E’
stato un bel pomeriggio.
Uno di quelli che ti fanno vedere ancora uno
spiraglio di possibile cambiamento.
E' stato molto piacevole conoscere persone come Francesca
Prestia e Paolo De Chiara, entrambi impegnati generosamente in una personale
battaglia, di denuncia e di educazione.
Si
parlava, ieri, del filo invisibile che lega i delitti di ‘ndrangheta e i
femminicidi. Una sporca faccenda tra maschi in entrambi i casi. E le donne,
deputate a dare la vita e a piangere la morte, costrette a scegliere tra il ruolo
di eterne bambine da proteggere o quello di Grandi Madri. Oppure destinate a
essere ridotte, e per sempre, nella maniera più cruenta e plateale possibile, al
silenzio. Le donne che denunciano il proprio compagno o marito violento restano
di fatto abbandonate proprio come i tantissimi che ribellandosi a organizzazioni di tipo mafioso vengono
protetti dallo stato, ma proprio così costretti a una custodia che di fatto significa
una diversa prigionia e un ancor più doloroso isolamento relazionale e sociale.

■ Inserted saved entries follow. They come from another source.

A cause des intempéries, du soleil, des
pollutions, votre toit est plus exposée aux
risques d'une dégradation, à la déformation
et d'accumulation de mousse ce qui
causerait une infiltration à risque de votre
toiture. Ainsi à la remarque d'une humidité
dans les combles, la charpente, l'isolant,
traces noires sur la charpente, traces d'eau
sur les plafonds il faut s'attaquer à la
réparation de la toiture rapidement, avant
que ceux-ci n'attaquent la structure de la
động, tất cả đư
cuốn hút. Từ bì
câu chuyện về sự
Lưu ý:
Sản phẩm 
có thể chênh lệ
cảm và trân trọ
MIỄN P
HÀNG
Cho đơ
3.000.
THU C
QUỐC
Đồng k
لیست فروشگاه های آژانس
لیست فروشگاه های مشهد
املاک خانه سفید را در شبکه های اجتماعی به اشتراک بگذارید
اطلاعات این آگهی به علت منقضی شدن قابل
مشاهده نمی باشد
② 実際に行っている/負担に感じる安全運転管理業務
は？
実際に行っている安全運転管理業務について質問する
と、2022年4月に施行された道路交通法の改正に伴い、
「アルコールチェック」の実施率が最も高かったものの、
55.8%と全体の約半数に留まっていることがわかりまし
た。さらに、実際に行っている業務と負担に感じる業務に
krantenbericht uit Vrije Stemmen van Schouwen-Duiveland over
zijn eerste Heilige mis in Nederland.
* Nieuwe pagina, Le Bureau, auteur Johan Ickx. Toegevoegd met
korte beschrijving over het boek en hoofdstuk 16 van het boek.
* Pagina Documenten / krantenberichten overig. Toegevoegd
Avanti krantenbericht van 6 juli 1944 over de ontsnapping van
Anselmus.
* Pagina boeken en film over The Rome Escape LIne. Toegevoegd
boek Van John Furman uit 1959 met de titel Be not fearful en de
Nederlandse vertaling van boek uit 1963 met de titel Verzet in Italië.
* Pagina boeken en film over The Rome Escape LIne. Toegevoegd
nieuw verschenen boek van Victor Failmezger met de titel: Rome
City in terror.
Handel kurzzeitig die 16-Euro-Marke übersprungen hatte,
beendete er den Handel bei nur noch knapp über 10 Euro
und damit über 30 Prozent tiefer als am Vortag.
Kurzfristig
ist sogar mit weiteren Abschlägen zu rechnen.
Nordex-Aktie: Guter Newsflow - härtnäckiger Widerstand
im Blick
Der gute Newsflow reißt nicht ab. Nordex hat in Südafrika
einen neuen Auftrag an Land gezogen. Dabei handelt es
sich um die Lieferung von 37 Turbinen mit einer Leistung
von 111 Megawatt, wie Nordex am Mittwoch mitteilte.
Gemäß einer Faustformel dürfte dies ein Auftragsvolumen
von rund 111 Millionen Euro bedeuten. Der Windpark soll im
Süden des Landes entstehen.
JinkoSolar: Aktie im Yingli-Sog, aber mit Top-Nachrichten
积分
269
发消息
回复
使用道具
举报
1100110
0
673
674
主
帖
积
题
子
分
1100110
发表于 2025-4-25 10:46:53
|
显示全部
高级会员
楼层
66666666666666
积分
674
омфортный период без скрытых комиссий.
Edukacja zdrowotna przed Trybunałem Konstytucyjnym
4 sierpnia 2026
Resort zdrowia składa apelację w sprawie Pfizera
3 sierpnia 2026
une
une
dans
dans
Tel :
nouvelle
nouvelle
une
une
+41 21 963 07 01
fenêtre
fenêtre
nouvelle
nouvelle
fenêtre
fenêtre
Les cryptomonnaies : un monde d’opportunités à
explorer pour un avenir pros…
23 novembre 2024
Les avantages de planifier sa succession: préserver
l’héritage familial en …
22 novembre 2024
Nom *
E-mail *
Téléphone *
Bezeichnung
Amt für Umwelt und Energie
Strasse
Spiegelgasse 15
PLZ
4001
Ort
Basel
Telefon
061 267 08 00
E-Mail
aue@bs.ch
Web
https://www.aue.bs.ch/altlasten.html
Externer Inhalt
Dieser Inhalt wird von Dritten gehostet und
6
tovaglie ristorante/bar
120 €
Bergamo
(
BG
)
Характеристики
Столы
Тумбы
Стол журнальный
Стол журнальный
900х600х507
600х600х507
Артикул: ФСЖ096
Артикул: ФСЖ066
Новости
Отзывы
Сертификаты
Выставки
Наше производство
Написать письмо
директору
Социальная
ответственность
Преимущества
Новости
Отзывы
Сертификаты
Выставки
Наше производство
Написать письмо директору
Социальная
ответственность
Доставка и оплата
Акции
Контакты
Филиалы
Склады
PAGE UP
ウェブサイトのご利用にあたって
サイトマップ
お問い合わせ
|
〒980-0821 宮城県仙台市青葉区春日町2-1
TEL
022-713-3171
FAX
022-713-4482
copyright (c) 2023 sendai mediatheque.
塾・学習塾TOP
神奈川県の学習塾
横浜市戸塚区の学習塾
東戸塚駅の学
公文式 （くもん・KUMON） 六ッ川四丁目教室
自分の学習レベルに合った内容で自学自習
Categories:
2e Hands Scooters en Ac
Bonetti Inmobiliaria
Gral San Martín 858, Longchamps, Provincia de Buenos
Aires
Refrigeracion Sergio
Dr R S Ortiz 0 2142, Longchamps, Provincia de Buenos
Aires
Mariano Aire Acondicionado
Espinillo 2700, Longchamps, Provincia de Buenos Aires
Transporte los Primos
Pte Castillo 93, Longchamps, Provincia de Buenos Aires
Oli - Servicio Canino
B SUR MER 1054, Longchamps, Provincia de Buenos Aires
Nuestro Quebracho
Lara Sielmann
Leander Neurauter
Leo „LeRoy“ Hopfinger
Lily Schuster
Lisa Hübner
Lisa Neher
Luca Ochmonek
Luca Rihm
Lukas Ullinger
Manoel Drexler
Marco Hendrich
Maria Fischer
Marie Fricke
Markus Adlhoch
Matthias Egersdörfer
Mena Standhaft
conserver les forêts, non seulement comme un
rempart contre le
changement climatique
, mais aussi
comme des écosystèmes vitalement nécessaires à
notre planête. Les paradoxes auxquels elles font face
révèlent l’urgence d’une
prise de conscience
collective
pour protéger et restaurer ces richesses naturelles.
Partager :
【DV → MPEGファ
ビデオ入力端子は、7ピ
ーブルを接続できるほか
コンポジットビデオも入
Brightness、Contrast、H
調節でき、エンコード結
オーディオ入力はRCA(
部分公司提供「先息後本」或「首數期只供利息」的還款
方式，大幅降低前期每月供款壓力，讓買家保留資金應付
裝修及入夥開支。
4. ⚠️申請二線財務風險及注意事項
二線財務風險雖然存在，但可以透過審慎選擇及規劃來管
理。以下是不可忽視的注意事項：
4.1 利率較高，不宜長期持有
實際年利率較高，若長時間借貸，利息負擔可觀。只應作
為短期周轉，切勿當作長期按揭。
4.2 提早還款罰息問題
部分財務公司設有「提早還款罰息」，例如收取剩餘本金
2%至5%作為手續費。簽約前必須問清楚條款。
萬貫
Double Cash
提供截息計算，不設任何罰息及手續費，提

Siamo rimasti molto oltre l’ora prevista per il termine e le persone sedute tra il pubblico avevano gli occhi lucidi di commozione e di rabbia. Noi da quell’altra parte della sala parlavamo, ognuno con la propria inflessione, con il proprio stile, con il proprio tono di voce, ma tutti accomunati da una medesima passione, dallo stesso desiderio di giustizia e verità e dalla determinazione di non arrendersi mai alla prepotenza.